▶ Records for the task
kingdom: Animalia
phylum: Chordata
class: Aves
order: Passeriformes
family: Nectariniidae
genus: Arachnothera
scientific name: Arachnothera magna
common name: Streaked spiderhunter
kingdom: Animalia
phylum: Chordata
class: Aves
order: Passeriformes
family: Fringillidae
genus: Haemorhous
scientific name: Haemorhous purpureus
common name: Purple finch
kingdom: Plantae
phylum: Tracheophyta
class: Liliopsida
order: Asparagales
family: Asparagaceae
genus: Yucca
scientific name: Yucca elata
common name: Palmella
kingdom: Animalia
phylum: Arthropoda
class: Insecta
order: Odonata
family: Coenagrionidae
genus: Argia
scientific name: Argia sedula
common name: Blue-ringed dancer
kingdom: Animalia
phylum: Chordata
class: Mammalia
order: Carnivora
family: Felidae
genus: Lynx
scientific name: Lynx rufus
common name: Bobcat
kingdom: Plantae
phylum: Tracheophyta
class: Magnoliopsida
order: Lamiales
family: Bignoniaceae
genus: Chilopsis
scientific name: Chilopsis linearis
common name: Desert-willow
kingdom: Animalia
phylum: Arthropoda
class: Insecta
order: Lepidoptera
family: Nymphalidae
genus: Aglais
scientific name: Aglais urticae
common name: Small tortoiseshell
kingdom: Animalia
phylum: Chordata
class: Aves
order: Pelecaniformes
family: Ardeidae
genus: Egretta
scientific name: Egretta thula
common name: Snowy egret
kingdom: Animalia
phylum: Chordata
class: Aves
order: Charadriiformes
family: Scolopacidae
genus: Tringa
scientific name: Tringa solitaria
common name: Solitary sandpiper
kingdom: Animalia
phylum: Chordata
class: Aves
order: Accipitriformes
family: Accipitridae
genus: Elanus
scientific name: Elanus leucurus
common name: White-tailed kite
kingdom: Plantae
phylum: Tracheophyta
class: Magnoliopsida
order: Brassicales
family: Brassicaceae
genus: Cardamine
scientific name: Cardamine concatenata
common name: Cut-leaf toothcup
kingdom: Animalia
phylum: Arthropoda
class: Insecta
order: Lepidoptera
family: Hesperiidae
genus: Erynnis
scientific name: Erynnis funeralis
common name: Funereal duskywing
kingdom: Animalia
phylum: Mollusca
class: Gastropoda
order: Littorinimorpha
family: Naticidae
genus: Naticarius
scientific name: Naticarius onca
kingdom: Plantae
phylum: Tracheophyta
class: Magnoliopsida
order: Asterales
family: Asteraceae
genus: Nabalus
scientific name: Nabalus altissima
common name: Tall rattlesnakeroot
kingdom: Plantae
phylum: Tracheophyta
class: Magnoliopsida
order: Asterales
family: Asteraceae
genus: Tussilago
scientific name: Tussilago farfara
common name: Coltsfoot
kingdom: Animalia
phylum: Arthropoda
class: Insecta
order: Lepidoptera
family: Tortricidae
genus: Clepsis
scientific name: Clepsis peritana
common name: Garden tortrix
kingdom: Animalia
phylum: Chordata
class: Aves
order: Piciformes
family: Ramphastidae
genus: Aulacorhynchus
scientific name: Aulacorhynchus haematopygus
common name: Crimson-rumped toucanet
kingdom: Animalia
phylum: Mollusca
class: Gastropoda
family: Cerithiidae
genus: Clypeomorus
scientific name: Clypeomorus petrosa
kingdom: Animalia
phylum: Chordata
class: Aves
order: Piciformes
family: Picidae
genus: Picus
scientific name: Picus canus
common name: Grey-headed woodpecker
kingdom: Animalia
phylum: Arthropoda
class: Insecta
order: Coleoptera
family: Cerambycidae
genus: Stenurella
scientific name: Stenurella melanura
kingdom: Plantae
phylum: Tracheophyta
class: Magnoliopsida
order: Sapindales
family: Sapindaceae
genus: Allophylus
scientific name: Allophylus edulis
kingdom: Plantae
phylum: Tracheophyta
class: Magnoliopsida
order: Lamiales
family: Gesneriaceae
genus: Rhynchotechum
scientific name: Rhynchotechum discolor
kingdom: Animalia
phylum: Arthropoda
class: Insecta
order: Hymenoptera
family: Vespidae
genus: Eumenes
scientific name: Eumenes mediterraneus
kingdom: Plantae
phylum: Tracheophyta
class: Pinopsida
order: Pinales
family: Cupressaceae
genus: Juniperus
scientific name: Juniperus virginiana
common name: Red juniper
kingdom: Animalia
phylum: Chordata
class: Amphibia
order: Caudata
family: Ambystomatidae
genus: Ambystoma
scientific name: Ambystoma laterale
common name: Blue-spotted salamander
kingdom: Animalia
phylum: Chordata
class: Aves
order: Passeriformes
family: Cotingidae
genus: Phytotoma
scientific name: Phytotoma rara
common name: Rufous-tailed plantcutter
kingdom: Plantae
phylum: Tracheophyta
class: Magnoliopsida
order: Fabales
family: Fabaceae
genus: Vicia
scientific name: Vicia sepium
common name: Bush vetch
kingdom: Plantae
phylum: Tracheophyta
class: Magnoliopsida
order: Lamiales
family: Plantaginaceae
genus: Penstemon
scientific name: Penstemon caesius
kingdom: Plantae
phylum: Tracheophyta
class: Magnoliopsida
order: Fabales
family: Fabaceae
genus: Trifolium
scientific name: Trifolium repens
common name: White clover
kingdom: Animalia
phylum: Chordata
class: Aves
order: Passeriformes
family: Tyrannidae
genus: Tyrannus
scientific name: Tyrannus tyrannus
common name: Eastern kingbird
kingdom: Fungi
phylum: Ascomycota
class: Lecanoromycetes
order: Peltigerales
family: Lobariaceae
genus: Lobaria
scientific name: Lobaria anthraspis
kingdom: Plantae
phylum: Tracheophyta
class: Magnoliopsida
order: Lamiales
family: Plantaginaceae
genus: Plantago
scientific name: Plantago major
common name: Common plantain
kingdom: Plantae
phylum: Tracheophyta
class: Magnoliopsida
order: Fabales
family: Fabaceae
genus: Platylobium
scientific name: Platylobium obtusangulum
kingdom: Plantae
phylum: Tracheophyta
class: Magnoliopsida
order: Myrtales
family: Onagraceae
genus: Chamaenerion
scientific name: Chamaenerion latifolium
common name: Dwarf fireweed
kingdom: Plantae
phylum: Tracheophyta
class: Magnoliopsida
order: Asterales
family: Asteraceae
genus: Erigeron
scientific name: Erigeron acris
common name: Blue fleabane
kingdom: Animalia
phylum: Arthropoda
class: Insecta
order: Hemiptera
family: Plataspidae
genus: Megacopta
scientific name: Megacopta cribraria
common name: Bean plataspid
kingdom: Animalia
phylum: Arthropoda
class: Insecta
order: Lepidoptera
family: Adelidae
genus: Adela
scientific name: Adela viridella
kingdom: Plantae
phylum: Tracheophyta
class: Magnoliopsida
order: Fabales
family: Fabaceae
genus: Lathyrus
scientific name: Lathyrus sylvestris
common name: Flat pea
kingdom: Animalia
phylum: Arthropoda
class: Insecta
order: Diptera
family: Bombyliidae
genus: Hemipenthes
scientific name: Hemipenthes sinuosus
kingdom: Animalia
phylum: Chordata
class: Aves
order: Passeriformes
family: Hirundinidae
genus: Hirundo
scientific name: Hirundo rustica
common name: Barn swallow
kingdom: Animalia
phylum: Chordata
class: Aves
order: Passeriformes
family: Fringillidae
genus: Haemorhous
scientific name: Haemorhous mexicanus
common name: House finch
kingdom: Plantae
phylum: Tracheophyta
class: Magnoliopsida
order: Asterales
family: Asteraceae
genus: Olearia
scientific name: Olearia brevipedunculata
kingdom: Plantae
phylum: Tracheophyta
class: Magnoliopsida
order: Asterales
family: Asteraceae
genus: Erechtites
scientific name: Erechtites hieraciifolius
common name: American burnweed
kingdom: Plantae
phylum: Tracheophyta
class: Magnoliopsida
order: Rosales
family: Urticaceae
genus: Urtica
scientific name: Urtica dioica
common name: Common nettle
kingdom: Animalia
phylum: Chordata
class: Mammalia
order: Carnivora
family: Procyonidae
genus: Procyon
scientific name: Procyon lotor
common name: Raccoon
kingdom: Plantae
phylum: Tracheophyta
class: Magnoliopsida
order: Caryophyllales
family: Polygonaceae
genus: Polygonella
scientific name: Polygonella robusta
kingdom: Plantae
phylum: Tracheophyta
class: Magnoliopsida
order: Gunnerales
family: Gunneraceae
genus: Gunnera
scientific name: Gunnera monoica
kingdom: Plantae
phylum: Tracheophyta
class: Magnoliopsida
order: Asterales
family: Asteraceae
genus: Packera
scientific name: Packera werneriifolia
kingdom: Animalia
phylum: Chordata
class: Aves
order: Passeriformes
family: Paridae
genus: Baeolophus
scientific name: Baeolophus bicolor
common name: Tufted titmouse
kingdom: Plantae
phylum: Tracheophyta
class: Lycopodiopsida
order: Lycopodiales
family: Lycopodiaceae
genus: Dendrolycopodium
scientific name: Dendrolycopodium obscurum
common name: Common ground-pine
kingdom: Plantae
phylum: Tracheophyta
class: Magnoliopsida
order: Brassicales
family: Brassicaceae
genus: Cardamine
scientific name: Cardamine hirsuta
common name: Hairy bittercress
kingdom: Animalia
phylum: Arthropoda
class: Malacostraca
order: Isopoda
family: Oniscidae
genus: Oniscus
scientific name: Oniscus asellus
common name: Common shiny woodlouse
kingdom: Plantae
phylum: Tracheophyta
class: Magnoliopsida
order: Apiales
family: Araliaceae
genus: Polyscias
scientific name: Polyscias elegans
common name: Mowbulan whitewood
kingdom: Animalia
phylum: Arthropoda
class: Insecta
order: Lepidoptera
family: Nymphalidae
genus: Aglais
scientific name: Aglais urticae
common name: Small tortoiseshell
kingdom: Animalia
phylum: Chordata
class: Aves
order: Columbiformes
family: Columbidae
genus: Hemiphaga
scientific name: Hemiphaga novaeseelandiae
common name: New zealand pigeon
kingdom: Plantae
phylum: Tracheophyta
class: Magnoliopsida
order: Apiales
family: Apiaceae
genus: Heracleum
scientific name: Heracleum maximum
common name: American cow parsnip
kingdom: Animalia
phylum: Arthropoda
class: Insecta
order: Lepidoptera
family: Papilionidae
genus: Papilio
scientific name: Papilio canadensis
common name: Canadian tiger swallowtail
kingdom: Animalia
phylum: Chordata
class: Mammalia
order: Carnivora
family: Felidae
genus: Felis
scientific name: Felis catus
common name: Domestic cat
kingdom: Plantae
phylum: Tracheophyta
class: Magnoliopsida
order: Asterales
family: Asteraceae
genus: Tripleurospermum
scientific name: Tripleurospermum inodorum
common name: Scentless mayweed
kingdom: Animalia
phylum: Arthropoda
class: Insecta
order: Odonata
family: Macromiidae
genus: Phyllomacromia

▶ Task statement
Convert the entries between the lines holding "scientific name: Egretta thula" and "genus: Clepsis", inclusive, into a two-column CSV with the headers field and value, one row per entry. Put each field in quotation marks and replace any line breaks with spaces.

▶ Correct answer
field,value
"scientific name:","Egretta thula"
"common name:","Snowy egret"
"kingdom:","Animalia"
"phylum:","Chordata"
"class:","Aves"
"order:","Charadriiformes"
"family:","Scolopacidae"
"genus:","Tringa"
"scientific name:","Tringa solitaria"
"common name:","Solitary sandpiper"
"kingdom:","Animalia"
"phylum:","Chordata"
"class:","Aves"
"order:","Accipitriformes"
"family:","Accipitridae"
"genus:","Elanus"
"scientific name:","Elanus leucurus"
"common name:","White-tailed kite"
"kingdom:","Plantae"
"phylum:","Tracheophyta"
"class:","Magnoliopsida"
"order:","Brassicales"
"family:","Brassicaceae"
"genus:","Cardamine"
"scientific name:","Cardamine concatenata"
"common name:","Cut-leaf toothcup"
"kingdom:","Animalia"
"phylum:","Arthropoda"
"class:","Insecta"
"order:","Lepidoptera"
"family:","Hesperiidae"
"genus:","Erynnis"
"scientific name:","Erynnis funeralis"
"common name:","Funereal duskywing"
"kingdom:","Animalia"
"phylum:","Mollusca"
"class:","Gastropoda"
"order:","Littorinimorpha"
"family:","Naticidae"
"genus:","Naticarius"
"scientific name:","Naticarius onca"
"kingdom:","Plantae"
"phylum:","Tracheophyta"
"class:","Magnoliopsida"
"order:","Asterales"
"family:","Asteraceae"
"genus:","Nabalus"
"scientific name:","Nabalus altissima"
"common name:","Tall rattlesnakeroot"
"kingdom:","Plantae"
"phylum:","Tracheophyta"
"class:","Magnoliopsida"
"order:","Asterales"
"family:","Asteraceae"
"genus:","Tussilago"
"scientific name:","Tussilago farfara"
"common name:","Coltsfoot"
"kingdom:","Animalia"
"phylum:","Arthropoda"
"class:","Insecta"
"order:","Lepidoptera"
"family:","Tortricidae"
"genus:","Clepsis"